1
votes

DATA:

Assume the following data format (with a header line in the first row, 500+ rows):

Number, Number, Number, String, String, Number, Number, Number, String, Number, Number, Number

Example: 1,0,3,"Braund, Mr. Owen Harris",male,22,1,0,A/5 21171,7.25,C85,S

MY CODE:

Ignoring the columns 4, 9, 11 and 12(index starting from 1).

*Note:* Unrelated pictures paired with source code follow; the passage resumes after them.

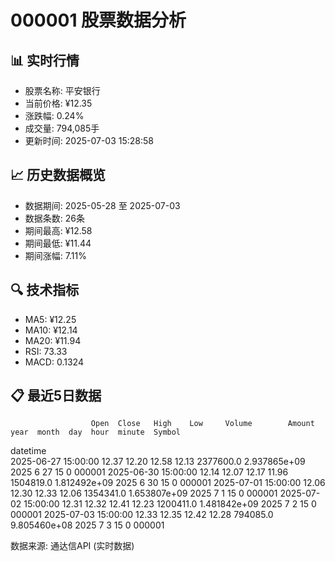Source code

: 
# 000001 股票数据分析

## 📊 实时行情
- 股票名称: 平安银行
- 当前价格: ¥12.35
- 涨跌幅: 0.24%
- 成交量: 794,085手
- 更新时间: 2025-07-03 15:28:58

## 📈 历史数据概览
- 数据期间: 2025-05-28 至 2025-07-03
- 数据条数: 26条
- 期间最高: ¥12.58
- 期间最低: ¥11.44
- 期间涨幅: 7.11%

## 🔍 技术指标
- MA5: ¥12.25
- MA10: ¥12.14
- MA20: ¥11.94
- RSI: 73.33
- MACD: 0.1324

## 📋 最近5日数据
                      Open  Close   High    Low     Volume        Amount  year  month  day  hour  minute  Symbol
datetime                                                                                                        
2025-06-27 15:00:00  12.37  12.20  12.58  12.13  2377600.0  2.937865e+09  2025      6   27    15       0  000001
2025-06-30 15:00:00  12.14  12.07  12.17  11.96  1504819.0  1.812492e+09  2025      6   30    15       0  000001
2025-07-01 15:00:00  12.06  12.30  12.33  12.06  1354341.0  1.653807e+09  2025      7    1    15       0  000001
2025-07-02 15:00:00  12.31  12.32  12.41  12.23  1200411.0  1.481842e+09  2025      7    2    15       0  000001
2025-07-03 15:00:00  12.33  12.35  12.42  12.28   794085.0  9.805460e+08  2025      7    3    15       0  000001

数据来源: 通达信API (实时数据)
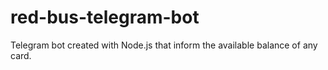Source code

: # red-bus-telegram-bot
Telegram bot created with Node.js that inform the available balance of any card.

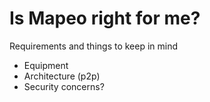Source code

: # Is Mapeo right for me?

Requirements and things to keep in mind

* Equipment
* Architecture \(p2p\)
* Security concerns?



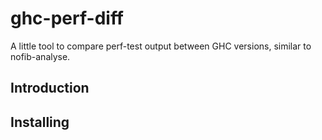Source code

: # ghc-perf-diff

A little tool to compare perf-test output between GHC versions, similar to
nofib-analyse.

## Introduction

## Installing
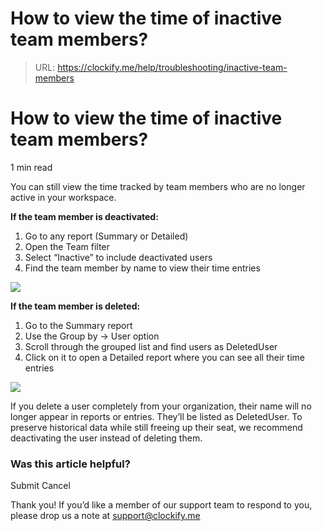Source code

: # How to view the time of inactive team members?

> URL: https://clockify.me/help/troubleshooting/inactive-team-members

# How to view the time of inactive team members?

1 min read

You can still view the time tracked by team members who are no longer active in your workspace.

**If the team member is deactivated:**

1. Go to any report (Summary or Detailed)
2. Open the Team filter
3. Select “Inactive” to include deactivated users
4. Find the team member by name to view their time entries

![](https://clockify.me/help/wp-content/uploads/2025/06/AD_4nXc25WoEc2Ptxi9RNO8GkRJrzd1NXiW86VzDWeQBuTPZb1uM3uz-_t5QGse50YjRJtfb8KZk4RfWsjm0V_Tej3WcX69aBpBcLTXMKaKB6-JQ0OEl3uNRrHmcCbhQzXjMOJPezfaY.png)

**If the team member is deleted:**

1. Go to the Summary report
2. Use the Group by -> User option
3. Scroll through the grouped list and find users as DeletedUser
4. Click on it to open a Detailed report where you can see all their time entries

![](https://clockify.me/help/wp-content/uploads/2025/06/AD_4nXfP3jG7dgDv6ZkGAVdpKw3SOtXrQaK08-9ZJhMzFxFl7nbk8fA2ypPUuD8GRmEL575zsYl5slEqIT9QD3a77y7xRpyx80TD59YUNGo1A4MCeC60akyzi95DeTxyODjnMlzXdSt0fg.png)

If you delete a user completely from your organization, their name will no longer appear in reports or entries. They’ll be listed as DeletedUser. To preserve historical data while still freeing up their seat, we recommend deactivating the user instead of deleting them.

### Was this article helpful?

Submit
Cancel

Thank you! If you’d like a member of our support team to respond to you, please drop us a note at support@clockify.me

[A, B, C, D, E, F, G, H] = textread("train.csv","%d %d %d %*q %s %d %d %d %*s %*s %f %*s %*s","delimiter",",","endofline","\n","headerlines","1");

THE ERROR:

error: invalid conversion from string to real scalar
error: fskipl: invalid number of lines specified
error: called from:
error:   /usr/share/octave/3.6.4/m/io/textread.m at line 71, column 5

I am new to octave and unable to understand the cause of the error. Please guide.

1
...,"headerlines","1") should probably be ...,"headerlines",1) - erikced
That's right. Though the FORMAT is a little messed up. Using %q gives an error: strread: A(I): index out of bounds; value 1 out of bound 0 - dmkathayat

1 Answers

2
votes

Except for the issue with headerlines mentioned above, you have got 13 conversion specifications but only 12 columns, column 9 should correspond to one %*s, not two. If I change the format string to

%d %d %d %*q %s %d %d %d %*s %f %*s %*s

parsing a small sample file works as expected in Matlab.